Сырость, мрачность, да что там, настоящая тоска бродит по этим
коридорам. Свет луны проникает в единственную щель, которая
находится где-то под потолком, на какой-то неприличной высоте. По
стенам тянутся паутины, забитые пылью настолько, что кажется,
старая, обветшалая ткань скрывает эти места от самой смерти. Но
смерть приходит в эти подвалы с завидной регулярностью, даже на
поле боя она пополняет свои ряды реже, чем в
Кенинской тюрьме.
Хотя это место нельзя назвать тюрьмой в полной мере.
Если идти вниз на три пролета, потом свернуть вправо и
преодолеть семьдесят метров, подняться на пролет, свернуть вправо,
пройти тридцать два метра, свернуть в круглый коридор, подняться на
два пролета, пройти три метра, спуститься на пролет, свернуть
влево, пройти пятнадцать метров и подняться на тринадцать пролетов,
то можно оказаться в самом прекрасном месте царства – в саду
«Благолепие».
Но вернемся назад. В тюрьме, все-таки в этих подвалах ожидали
своей смерти все преступники короны, сидели не за простые кражи и
разбой, здесь сидели за измену царю, за преступления против царской
семьи и только те, чья вина была доказана на сто процентов. В этом
месте нельзя было оказаться случайно. Перед тем как сюда попасть,
обвинители проходили несколько кругов ада, во время которых
перерывали столько данных, что легче было подозреваемого просто
убить в первую же неделю. Но царь не мог позволить себе подобного
отношения. Подданные не поняли бы, осудили, а значит начались бы
волнения. Свергнуть царя, конечно, невозможно, но за семьсот лет
правления царь проводил в последний путь слишком много своих
верно-поданных, и подвести их просто не мог.
Всего десять камер находились в самом укрытом месте, в месте, из
которого невозможно сбежать, потому что попасть сюда против
собственной воли человек не может. Сама земля наказывает тех, кто
оказался в этом перевалочном пункте.
Девять камер были свободны, только двое сейчас находились здесь,
только один мог свободно выйти и постараться больше никогда сюда не
вернуться. Но у этих двоих осталось слишком мало времени на то,
чтобы обсудить все то, что они успели натворить и какие последствия
у этих поступков могли сломать жизнь одному и спасти второго.
-Ты опять сидишь на холодном полу, кажется мы это уже
проходили?
-Тебе не кажется, что мне поздно волноваться о том, какая
болячка попытается свалить меня с ног?
-Что за привычка отвечать вопросом на вопрос?
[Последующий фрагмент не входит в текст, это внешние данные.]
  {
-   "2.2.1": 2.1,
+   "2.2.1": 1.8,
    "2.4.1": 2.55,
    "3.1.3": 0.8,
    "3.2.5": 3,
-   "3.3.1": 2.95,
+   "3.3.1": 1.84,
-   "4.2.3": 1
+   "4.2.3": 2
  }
-Наверно, это стало защитной реакцией.
Двое усмехнулись, как старые добрые друзья. Только пол и правда
был холодный настолько, что в особо крупных щелях был виден
лед.
-Когда настал тот момент, в который тебе пришлось научиться
защищаться?
-Не знаю. Мне не удается отследить его и понять, что было
сделано не так, что пошло под откос, в чем моя вина…
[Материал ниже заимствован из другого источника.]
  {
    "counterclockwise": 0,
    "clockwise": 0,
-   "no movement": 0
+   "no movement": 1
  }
-Попробуй рассказать… С самого начала. Терять больше нечего. Да
и рассказывать мне потом будет некому…
-Мне бы хотелось все рассказать, кому как не тебе? Друг? Враг?
Как тебя назвать?
-Тень. Называй меня теперь тень. – Тень усмехнулась. -
Когда все это кончится, ты уже не сможешь осудить меня за
все, что я услышу, за все мои мысли и выводы. Помнишь? Выйдет ведь
только один, и мы оба знаем, чем теперь все закончится…
-Возможно, в этом есть здравая мысль… Только слишком стыдно и
странно рассказывать все. Давай отнесемся к этому как к сказке,
легенде. Пусть не будет в этом рассказе меня и тебя, только третьи
лица. Так будет проще. Ведь теперь я знаю все, что чувствовали
тогда люди и нелюди.
-Если ты настаиваешь! Не в моем праве требовать, не в моем
положении привередничать.
Голоса затихли. Один собирался с духом, а второму просто не
хотелось торопить события. Слишком быстро все было в последнее
время, слишком мало времени оставалось для этой беседы.